It has been a hot minute since I wrote a blog in this series. I knew the series would have to take a turn at some point and shift away from my own tattoos to others. That was the whole point of the series in the first place, but I started to fear. Fear that my journalism skills from sophomore year of high school wouldn’t cut it  Fear that no one would actually want to tell me their stories or if they did that I would not have enough material to actually write a post. Fear that these post don’t actually matter to anyone. Yeah, fear sucks.

First, I had to conquer my fears. I did, but then I realized I had one more tattoo of my own to explain before I could talk about others. 

In Thailand. I got my fourth tattoo. If you are shocked or are wondering why you haven’t seen it, my answer is simply that it is on my back. This is the only tattoo that I cannot see and for a good reason. No, it’s not because it sucks and I never want to see it. Honestly, I wish I could see it so that it could remind me every day the truth that is etched on my skin.

This tattoo is the image of my God-given name. If you have kept up with my blog, you would remember that the Lord revealed His name for me back in Malawi. If you are scratching your head asking, “What the heck is she talking about?” or don’t remember the fine details, click here.

AAAAAAAAAAANNNNNNNDDDDDDDDD we’re back. Okay, now that you have read (or re-read) all of the details, let’s talk about why I got this tattoo.

I have mentioned before that I get tattoos as a personal and visual way for me to remember. It seems a little counter intuitive that I would have ink in a place that I can only see in a mirror. Trust me, there’s a reason for everything.

The back is a vulnerable place. It’s a lot harder to defend an attack from behind than it is from the front. My identity has always been a vulnerable thing. A target on my back, if you will. The enemy loves to attack me in my weakest places, but the Lord has been working to reclaim and restore my identity to what He planned it as from the beginning. 

It’s been a hard and tiresome journey. I have thrown my hand in the air countless times believing that I am defeated. Every single time the Lord has sought me, called me by my God-given name, and showed me a love that surpasses anything that I could ever imagine.

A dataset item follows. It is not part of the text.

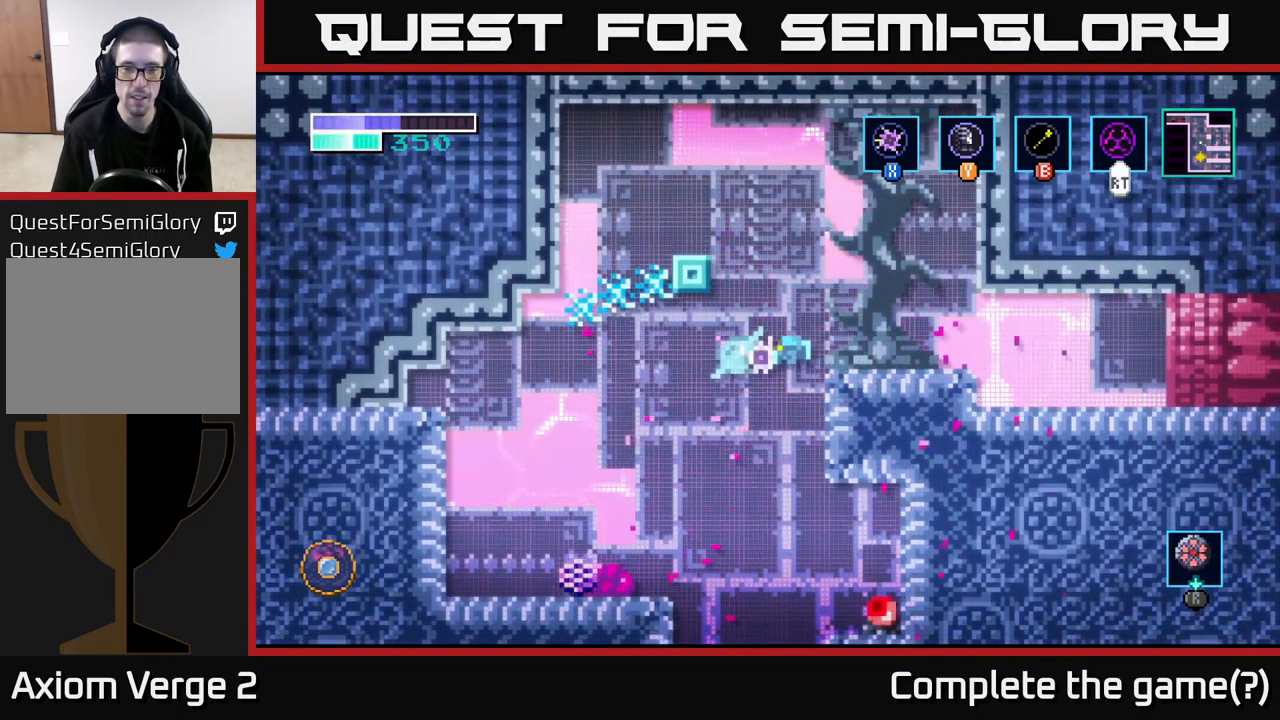
{"buttons": [], "left_stick": "right", "right_stick": "center", "events": [[166, "X", "up"], [300, "X", "down"], [416, "X", "up"], [500, "left_stick", "right"]]}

I continue to fight this battle. Every day I have to tell myself that I am worthy of love. Every day I have to choose to believe that I was created to be loved by my Creator. Every day I go into this battle knowing that I have a piece of armor on my back to protect me from that target. Every day I feel a little stronger because I know the Lord is protecting my vulnerable back so that I can face what is in front.